The plot follows Harvey, our eponymous narrator of young grade school age. Harvey and his younger brother had only finished racing and playing in the slush of Canada’s early spring when they find out their father has died of a heart attack. Harvey deals with the boy’s life immediately prior to this sudden death and his reactions and coping approach immediately after.
Having read Groundwood’s Harvey and A Year Without Mom (reviewed here), I have a hunch that their editors love gentle, tender stories. Because A Year Without Mom is set in early 1990s Moscow, I had thought the graphic novel would impart some historical and political lessons. With Harvey, I had thought the father’s sudden death would feed a lot of drama into the story. But it is not so in both cases. Both Harvey and A Year Without Mom are about kids quietly struggling with life. Their struggles aren’t overwhelmingly bombastic. Rather, they are relatable day to day hurts and aches: problems at school, problems with friends, feeling alone and out of place and uprooted.

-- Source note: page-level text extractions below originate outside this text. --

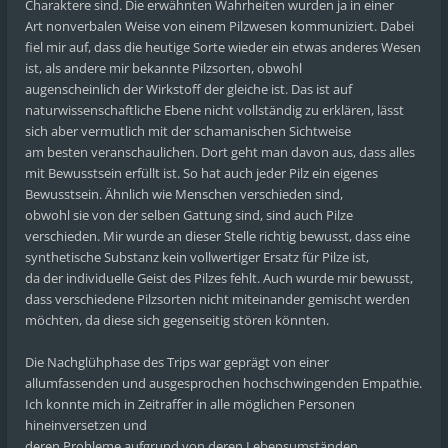
Charaktere sind. Die erwähnten Wahrheiten wurden ja in einer
Art nonverbalen Weise von einem Pilzwesen kommuniziert. Dabei
fiel mir auf, dass die heutige Sorte wieder ein etwas anderes Wesen
ist, als andere mir bekannte Pilzsorten, obwohl
augenscheinlich der Wirkstoff der gleiche ist. Das ist auf
naturwissenschaftliche Ebene nicht vollständig zu erklären, lässt
sich aber vermutlich mit der schamanischen Sichtweise
am besten veranschaulichen. Dort geht man davon aus, dass alles
mit Bewusstsein erfüllt ist. So hat auch jeder Pilz ein eigenes
Bewusstsein. Ähnlich wie Menschen verschieden sind,
obwohl sie von der selben Gattung sind, sind auch Pilze
verschieden. Mir wurde an dieser Stelle richtig bewusst, dass eine
synthetische Substanz kein vollwertiger Ersatz für Pilze ist,
da der individuelle Geist des Pilzes fehlt. Auch wurde mir bewusst,
dass verschiedene Pilzsorten nicht miteinander gemischt werden
möchten, da diese sich gegenseitig stören könnten.
Die Nachglühphase des Trips war geprägt von einer
allumfassenden und ausgesprochen hochschwingenden Empathie.
Ich konnte mich in Zeitraffer in alle möglichen Personen
hineinversetzen und
deren Probleme aufgrund von deren Lebensumständen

What I loved and related to most about Harvey is how accurately it captures a young child’s reaction to death. Little Harvey wasn’t sobbing, wasn’t distraught. In fact, his emotional reaction can feel too subdued to a reader. Little Harvey fended off the idea of death by searching for his father at home, despite seeing an ambulance take the body away. He spent the night fantasizing about a film. But gradually he grows to understand things are different now. Permanently so.
Overall, I appreciated Harvey’s art more than the story. But then, there’s not much of a story to begin with. I admired that the book feels emotionally true –especially taking into account that the story is told from a young child’s perspective. I like Harvey more than A Year Without Mom and I absolutely would love to read more of Groundwood Books’ publications.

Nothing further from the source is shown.